Australia's top climate change adviser urged the government to make deeper-than-planned cuts in greenhouse emissions, to set an example for developing nations on the need to fight global warming. Professor Ross Garnaut, who is advising the government...

Australia's top climate change adviser urged the government to make deeper-than-planned cuts in greenhouse emissions, to set an example for developing nations on the need to fight global warming.

Professor Ross Garnaut, who is advising the government on how to curb carbon pollution without harming the economy, said yesterday Australia needed to go further than its plan to slash emissions by 60 percent of 2000 levels by 2050.

But Climate Change Minister Penny Wong said the government stood by its current target, which was promised ahead of its victory at last year's national election.

"The government's commitment is the one we made prior to the election.

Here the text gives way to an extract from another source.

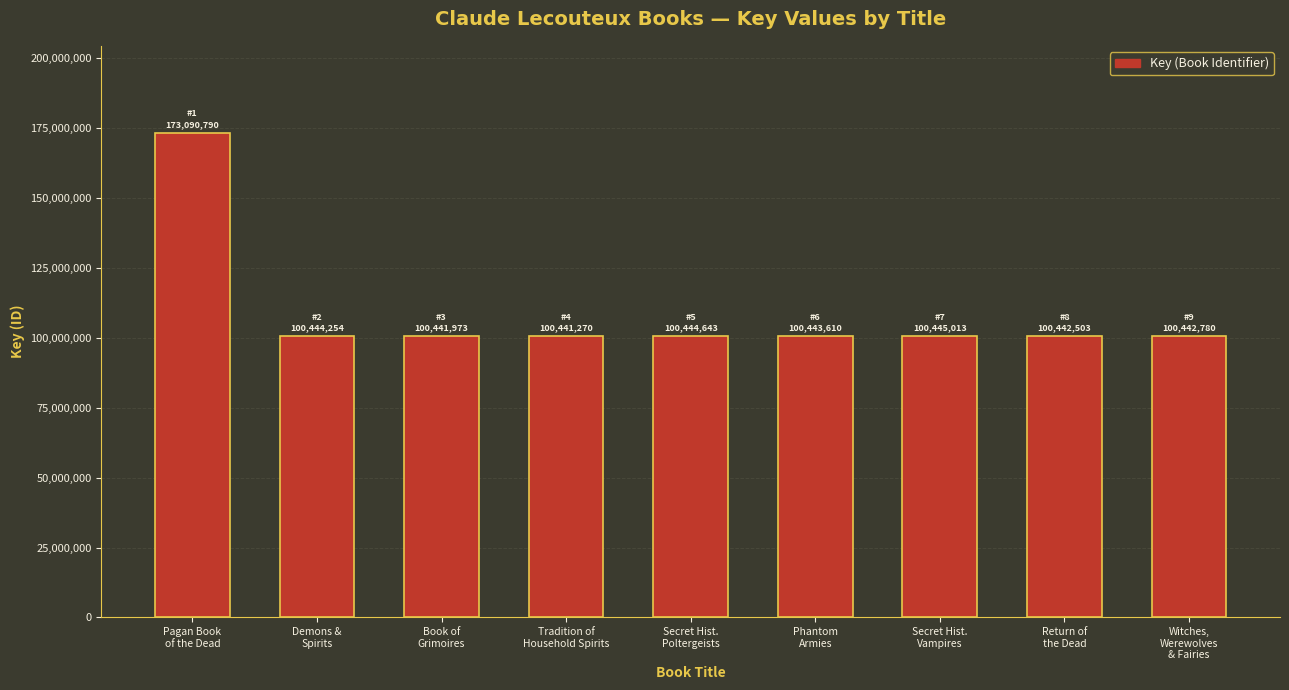

What is the change in value from Secret Hist.
Poltergeists to Witches,
Werewolves
& Fairies?

-1863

That is the approach the government will take," Mr Wong told reporters.

Australia, the world's driest inhabited continent, is the world's largest coal exporter with an economy which relies heavily on polluting fossil fuel, with about 80 per cent of its electricity coming from coal-fired power stations.

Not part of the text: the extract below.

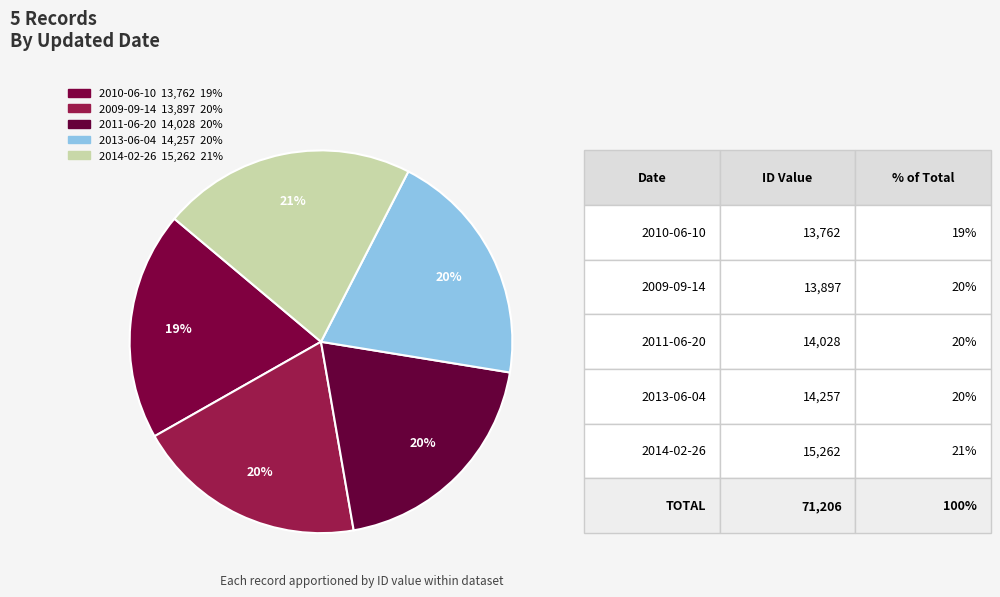

To the nearest percent, what portion does 2009-09-14 represent?

20%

Prime Minister Kevin Rudd ratified the Kyoto Protocol on climate change last December in his first act after being sworn in, leaving the US isolated as the only developed nation not to sign up to the pact.

The former conservative government refused to ratify the Kyoto Protocol, which sets binding targets on carbon emissions for developed countries, saying the move would unfairly hurt Australia's economy due to its heavy reliance on fossil fuel.

Mr Garnaut said it was crucial that global measures to curb greenhouse gas emissions, blamed for global warming, do not hurt economic growth, particularly in the booming economies of China and India and other developing nations.

"Let's not kid ourselves. There's no solution to the climate change problem that is based on asking people to diminish their ambitions for high material standards of living," Mr Garnaut told reporters.

Australia, he said, should set a good example and adopt targets similar to the European Union, which has committed to cut emissions by 60 to 80 per cent by 2050, and California, which has legislated to cut emissions by 80 per cent by 2050.

Mr Garnaut also encouraged the government to develop agreements with other regional nations on ways to cut pollution, with a focus on slowing deforestation in Indonesia and Papua New Guinea.

Australia produced about 1.2 per cent of global carbon emissions in 2004. Mr Rudd's government has promised to introduce carbon trading by 2010, which will provide a financial incentive for polluting industries to cut emissions.